Uroš Seljak


Uroš Seljak is a Slovenian cosmologist, a professor of astronomy and physics at University of California, Berkeley. He is particularly known for his research in cosmology and approximate Bayesian statistical methods.

Biography

After finishing the Nova Gorica Grammar School, Seljak did his undergraduate studies at the University of Ljubljana, Slovenia, graduating in 1989, and received a master's degree from the same institution in 1991. He then went to the Massachusetts Institute of Technology, receiving his Ph.D. in 1995.
After postdoctoral studies at the Harvard-Smithsonian Center for Astrophysics, he took faculty positions at Princeton University, the International Centre for Theoretical Physics in Trieste, Italy, and the University of Zurich, before joining the UC Berkeley physics and astronomy departments in 2008. He also holds a joint appointment with the Lawrence Berkeley National Laboratory.

Work

Seljak is a cosmologist who is particularly known for his research on cosmic microwave background radiation, galaxy clustering and weak gravitational lensing, and the implications of these observations for the large scale structure of the universe.
In 1997 Seljak predicted existence of B-modes in CMB polarization as a tracer of primordial gravitational waves from inflation.
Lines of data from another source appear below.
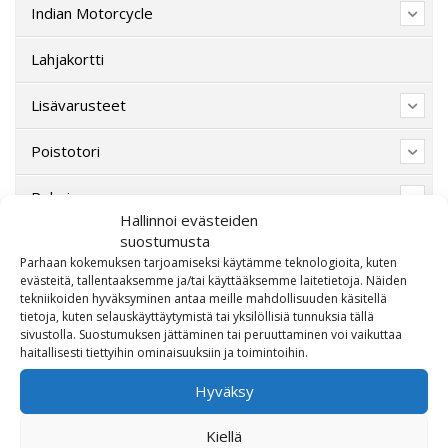
Indian Motorcycle
Lahjakortti
Lisävarusteet
Poistotori
Polaris
Hallinnoi evästeiden
suostumusta
Suzuki
Parhaan kokemuksen tarjoamiseksi käytämme teknologioita, kuten
evästeitä, tallentaaksemme ja/tai käyttääksemme laitetietoja. Näiden
SW-Motech
tekniikoiden hyväksyminen antaa meille mahdollisuuden käsitellä
tietoja, kuten selauskäyttäytymistä tai yksilöllisiä tunnuksia tällä
Varaosat/Sekalaiset
sivustolla. Suostumuksen jättäminen tai peruuttaminen voi vaikuttaa
haitallisesti tiettyihin ominaisuuksiin ja toimintoihin.
Hyväksy
Kiellä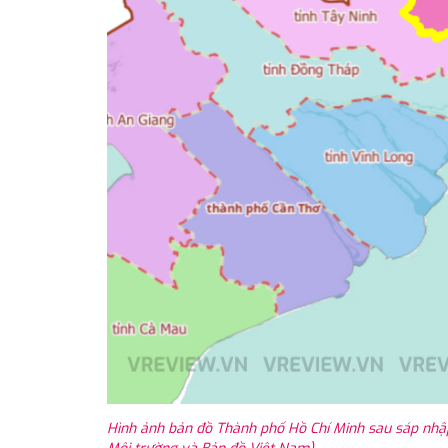
Hình ảnh bản đồ Thành phố Hồ Chí Minh sau sáp nhậ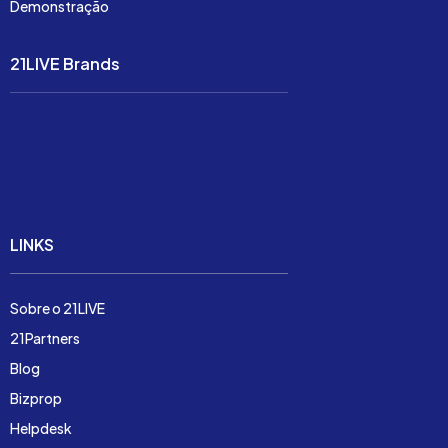
Demonstração
21LIVE Brands
Soluções
Preço
Demonstração
LINKS
Sobre o 21LIVE
21Partners
Blog
Bizprop
Helpdesk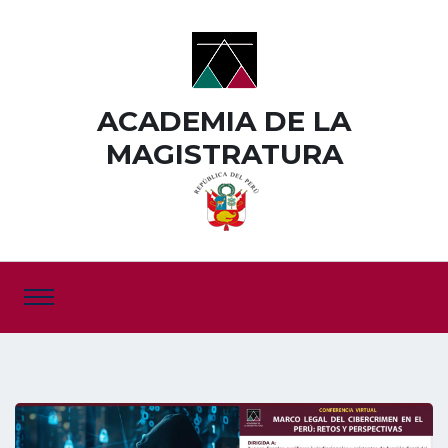
ACADEMIA DE LA
MAGISTRATURA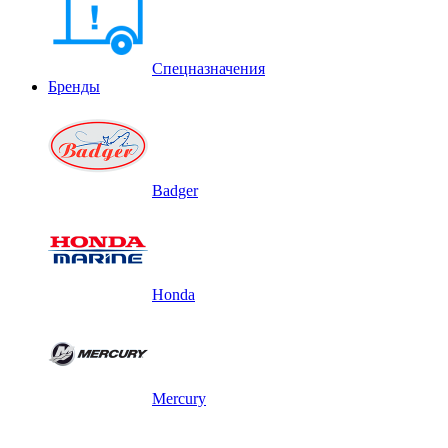
Спецназначения
Бренды
Badger
Honda
Mercury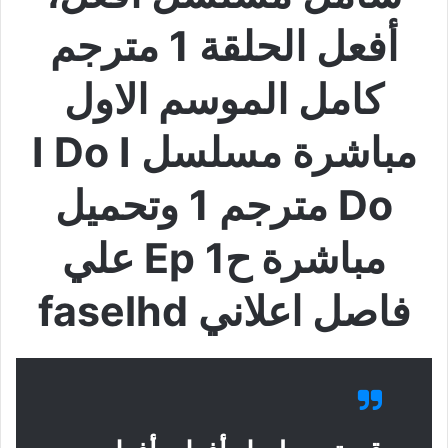
أفعل الحلقة 1 مترجم
كامل الموسم الاول
مباشرة مسلسل I Do I
Do مترجم 1 وتحميل
مباشرة ح1 Ep علي
فاصل اعلاني faselhd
Together with M. Zaldarriaga he developed CMBFAST code for CMB Temperature, E and B-mode polarization and for gravitational lensing effects on CMB.
In 2000 he developed the halo model for dark matter and galaxy clustering statistics.
Much of Seljak's recent work has been focused on how to extract fundamental properties of our universe from cosmological observations using analytical methods and numerical simulations. He has developed cosmological generative models of dark matter, stars and cosmic gas distributions, including differentiable FastPM code and its extensions.
Seljak is actively developing methods for accelerated approximate Bayesian methodologies, and applying them to cosmology, astronomy, and other sciences. Examples of this work are expectation optimization of L2 f-divergence for stochastic variational Bayes inference, Gaussianized bridge sampling for Bayesian evidence, and BayesFast, a surrogate model based Hamiltonian Monte Carlo sampler.
Seljak is developing machine learning methods with applications to cosmology, astronomy, and other sciences. Examples are Fourier based Gaussian process for analysis of time and/or spatially ordered data, generative models with explicit physics symmetries, and sliced iterative transport methods for density estimation and sampling.